In Newegg for the comparison chart just click on the compare button thats below the product that's listed when you search in categories. You'll see almost at the top of the page a box that fills up with the product you just checked, you can compare up to 5 products at a time. Once you've selected them all just click on the compare button beside the 5 products and you'll get that chart.
I am not really sure what the reason is for the popularity of the UD4 board. One reason could be the support for SLI if people are set on buying an Nvidia card. I didn't get the board as cheap as you did but it may have come to the same with the combo offer Newegg has with the i5 2500K + P67 UD3 for $320 + Civilization V for free.
As far as overclocking goes, I think the UD3 offers a really good range of options, I'm sure it must be very close to the BIOS options as the UD4 for OC. I'm not a serious overclocker but with the BIOS settings offered here it's given me tons and tons of things to explore. I found a fairly good guide on OC the Sandy Bridge CPUs and have followed most of the steps. It also helps when they explain what each step does so that makes it easier to experiment.
http://www.techreaction.net/2011/01/04/3-step-overclocking-guide-%E2%80%93-sandy-bridge-v0-1beta/I'm upto 4.2 Ghz on the OC with very decent mid 30s C temp on stock cooler. I'm planning to get the Hyper 212+ soon and once I upgrade the BIOS to a full version of F6 I'll experiment more.
As I explore more and read across forums of many manufacturers I see many higher end mobos that seem to be having issues. Of course my view may be skewed as an owner of a lower end board. I'm glad with the choice I made so far and hopefully things do stay stable and that this build lasts me a very long time.
My SSD purchase was the only component I splurged on without doing adequate research though I'm very happy with the purchase. I didn't think much about it when I chose to buy it other than it supporting SATA III. I figured if I'm buying a board with SATA 6Gbps support I might as well take advantage of it now rather than later.
I got the Crucial 64 GB RealSSD C300. After I bought it the price went up by $20 so I sorta saved some money on it in a way. As you'll see in the previous pages in this thread I had to do some searching for an alternate driver for optimal performance.

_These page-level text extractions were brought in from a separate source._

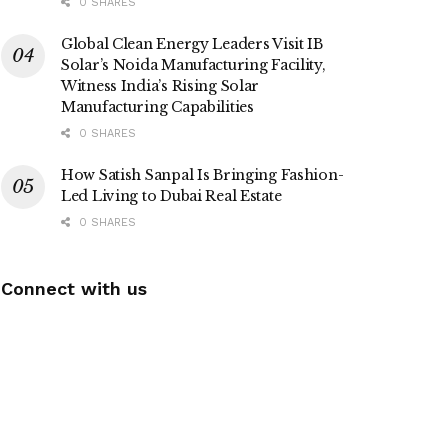
0 SHARES
Global Clean Energy Leaders Visit IB
Solar’s Noida Manufacturing Facility,
Witness India’s Rising Solar
Manufacturing Capabilities
0 SHARES
How Satish Sanpal Is Bringing Fashion-
Led Living to Dubai Real Estate
0 SHARES
Connect with us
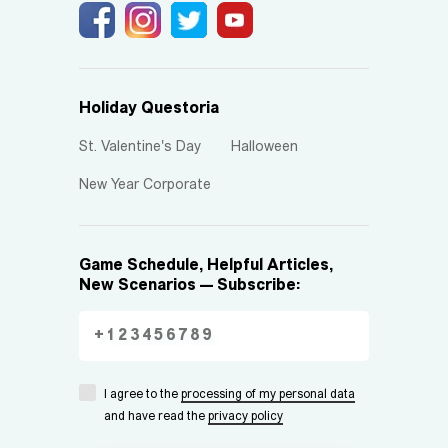
Holiday Questoria
St. Valentine's Day
Halloween
New Year Corporate
Game Schedule, Helpful Articles,
New Scenarios — Subscribe:
I agree to the
processing of my personal data
and have read the
privacy policy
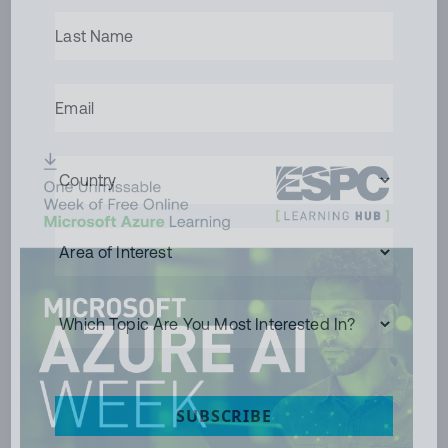
LAST
NAME
(REQUIRED)
EMAIL
(REQUIRED)
COUNTRY
(REQUIRED)
AREA
OF
INTEREST
WHICH
TOPIC
ARE
YOU
MOST
INTERESTED
SUBSCRIBE
IN?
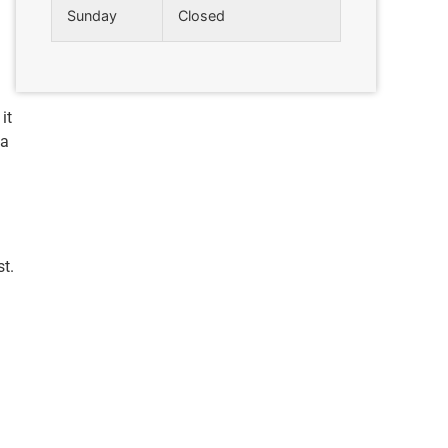
Sunday
Closed
it
ea
t.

The default drivers by Win 7 'msahci' didn't give the smoothest of functionality. Once I got the Intel RST drivers the ratings went up, the drive seemed to work much smoother. Before, the drive would stutter whenever there was a write being performed. I thought it was normal but then it got annoying. Things are a lot better now and have never had the stutter after installing the Intel drivers.
Good luck with your build Soar and post away once it's all built.